▶ _TEXTAUSZUG_:
━━━━━━

Überraschend ist auch der hohe Anteil von Mädchen und jungen Frauen in der Szene, von denen rund neunzig Prozent minderjährig sind. Dies sind Ergebnisse der gestern vorgestellten Feldanalyse. Erstellt wurde die Studie durch den „Arbeitskreis Jugend und Drogen“, der sich aus Mitarbeitern des Bezirksamtes Charlottenburg, der Treberhilfe, des Drogenprojekts „Strass“ und diverser anderer Streetwork-Einrichtungen zusammensetzt.

━━━━━━

▶ _KURZE AUFGABE_:
Beantworten Sie anhand des Textauszugs:
(a) Wie viel Prozent der Mädchen und jungen Frauen in der Szene sind minderjährig?
(b) Wann wurde die Feldanalyse vorgestellt?
(c) Welcher Arbeitskreis hat die Studie erstellt?

▶ _DATENABSCHNITT_:
━━━━━━

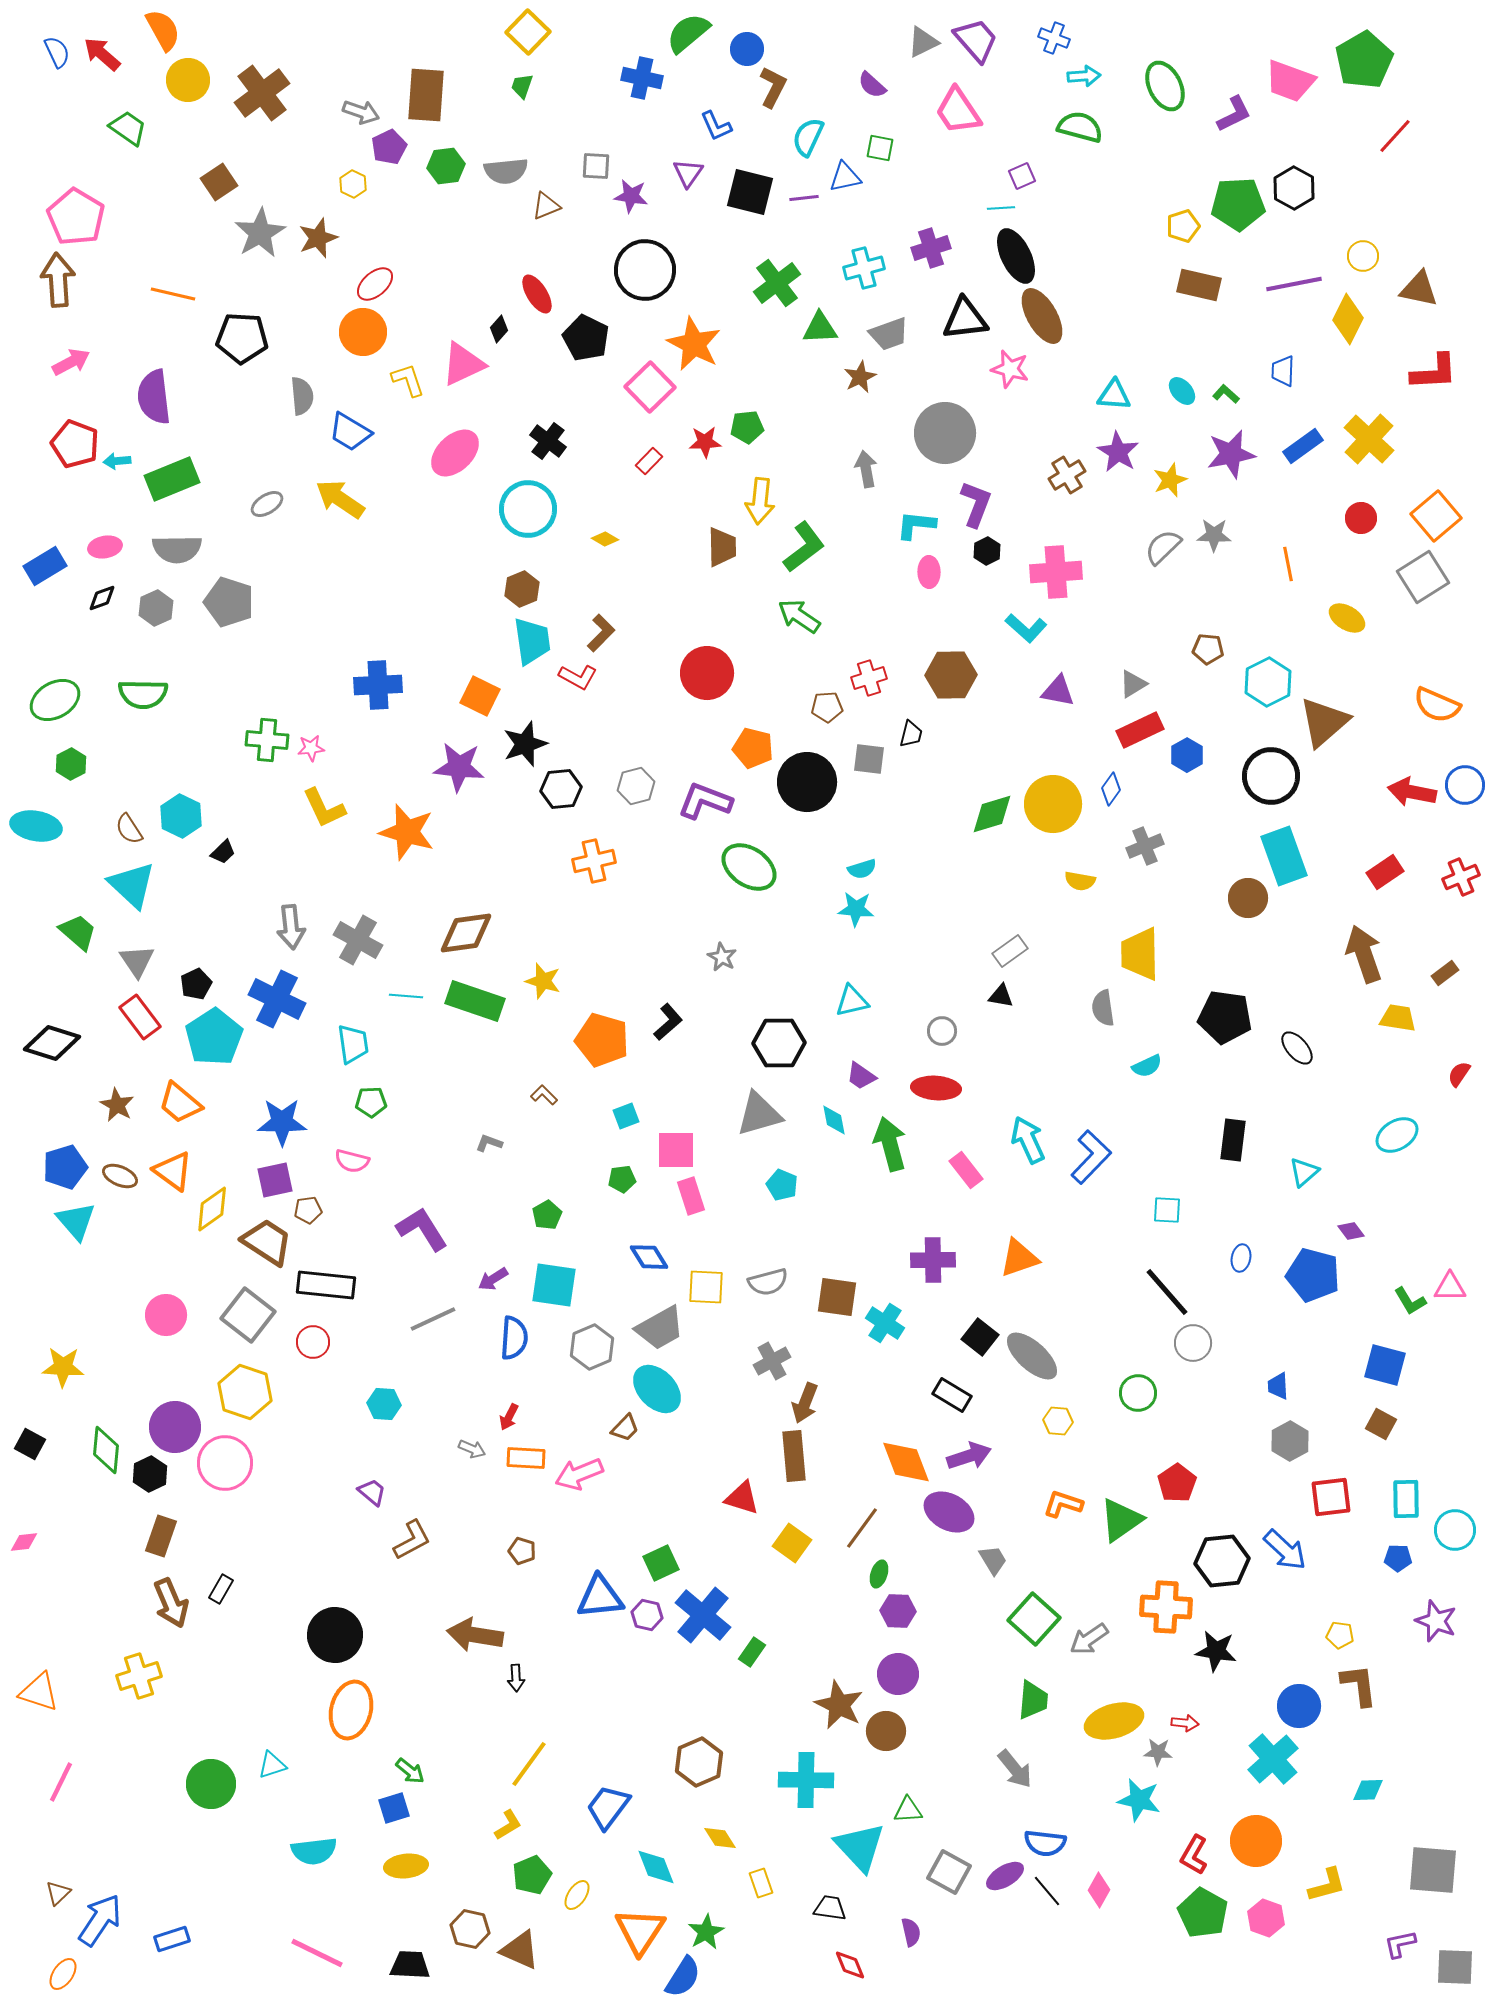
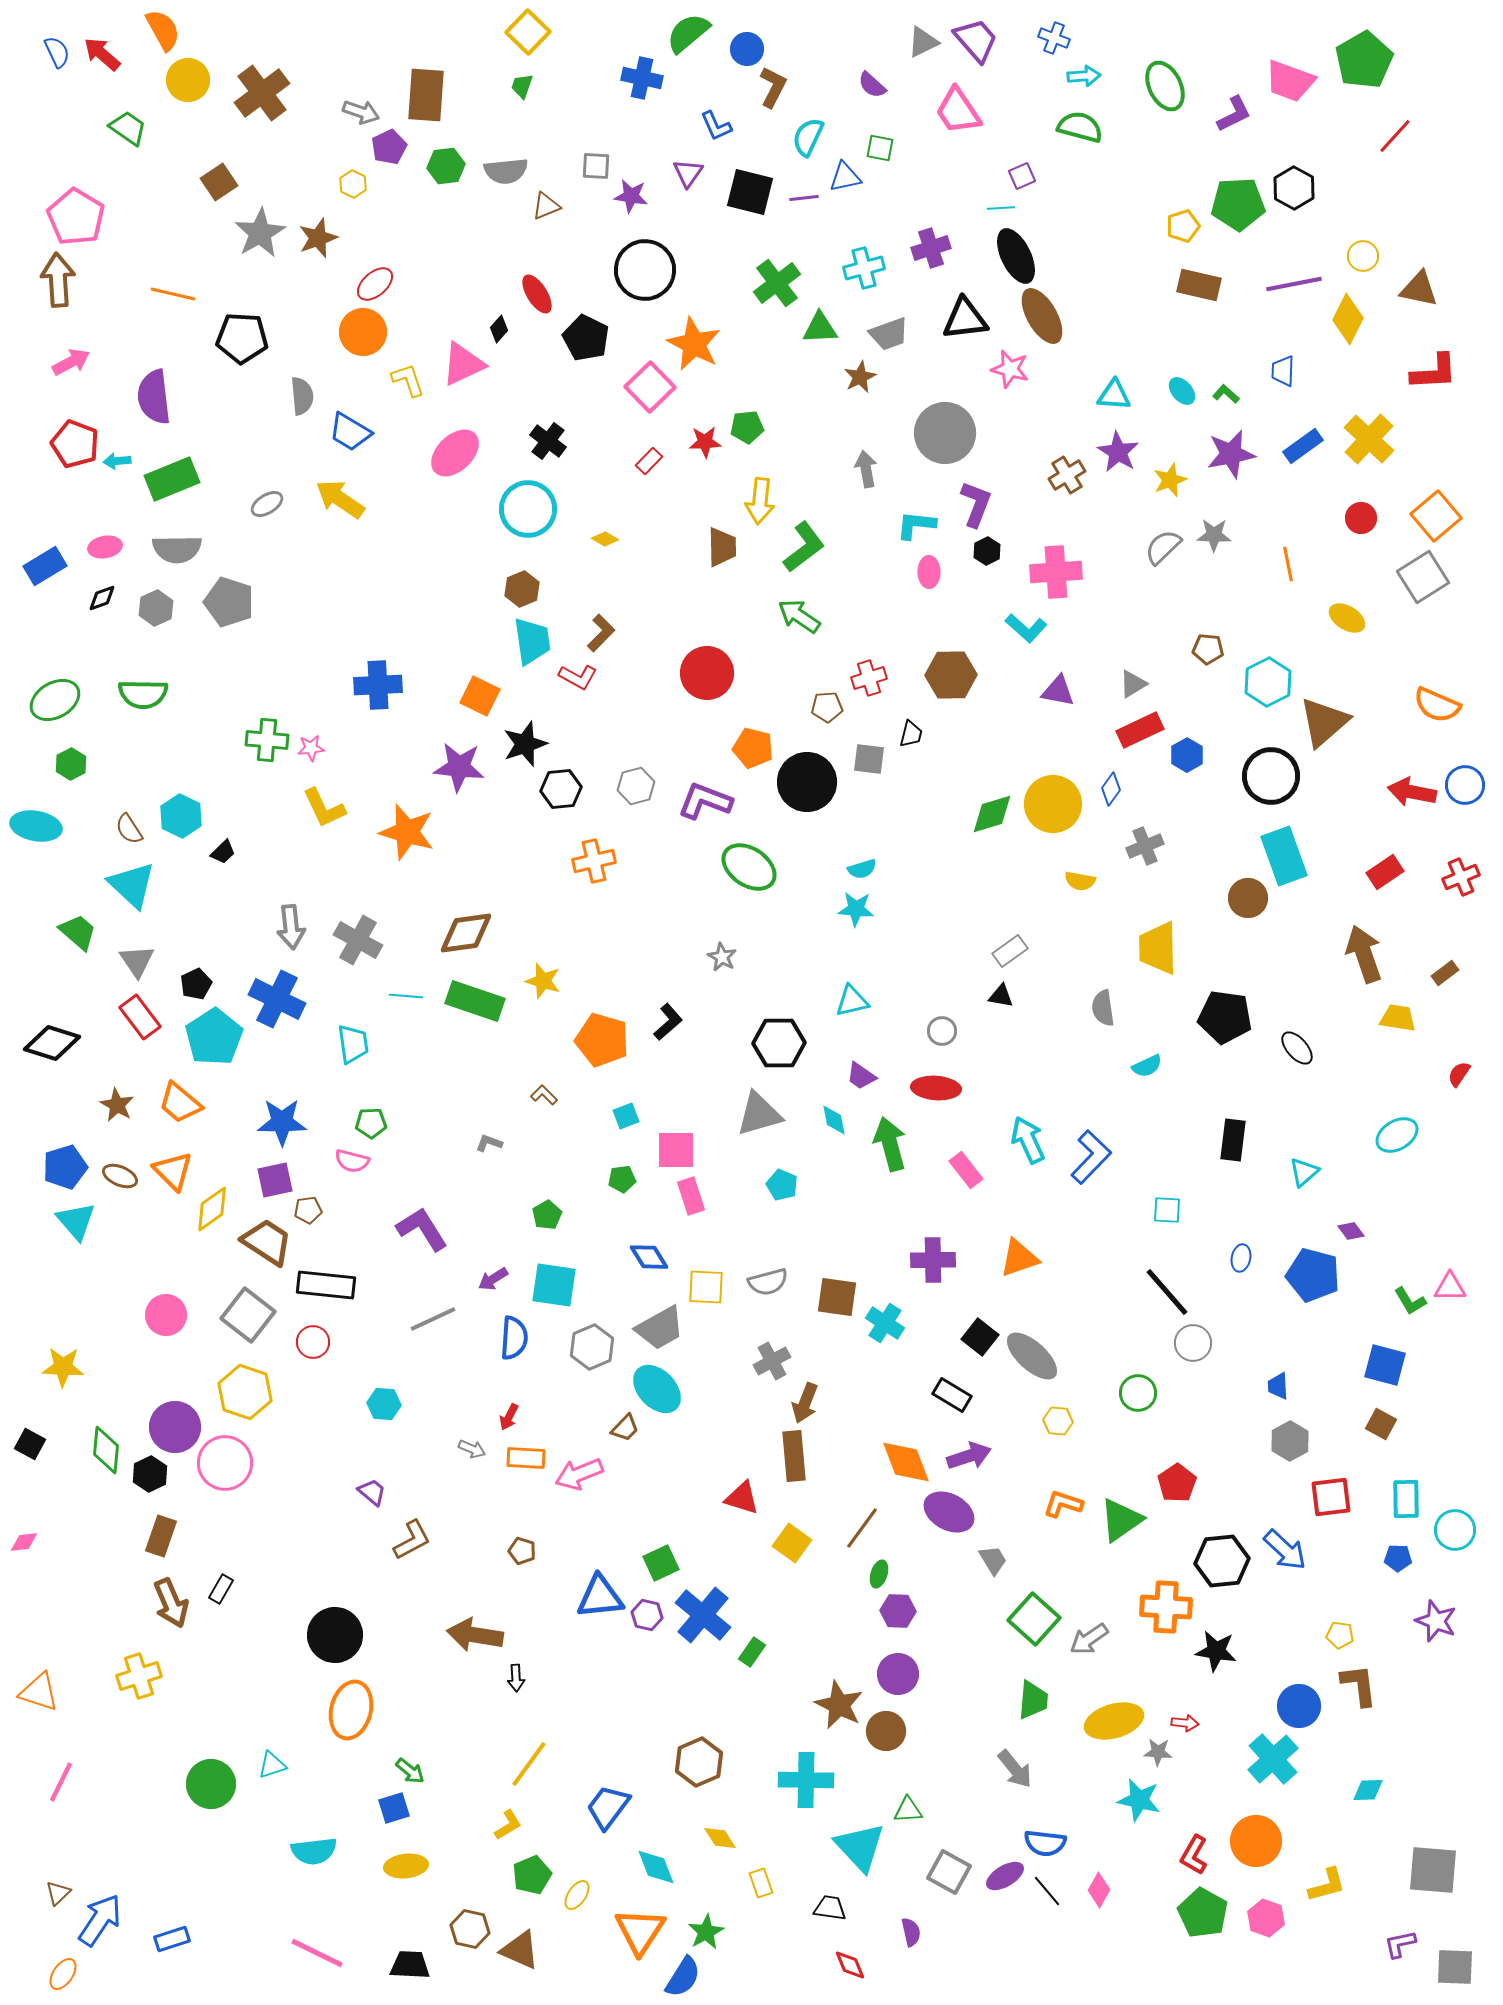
yellow trapezoid at (1140, 954): moved 18 px right, 6 px up
green pentagon at (371, 1102): moved 21 px down
orange triangle at (173, 1171): rotated 9 degrees clockwise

━━━━━━

▶ _ANTWORT ZUR AUFGABE_:
(a) Rund neunzig Prozent.
(b) Gestern.
(c) Der „Arbeitskreis Jugend und Drogen“.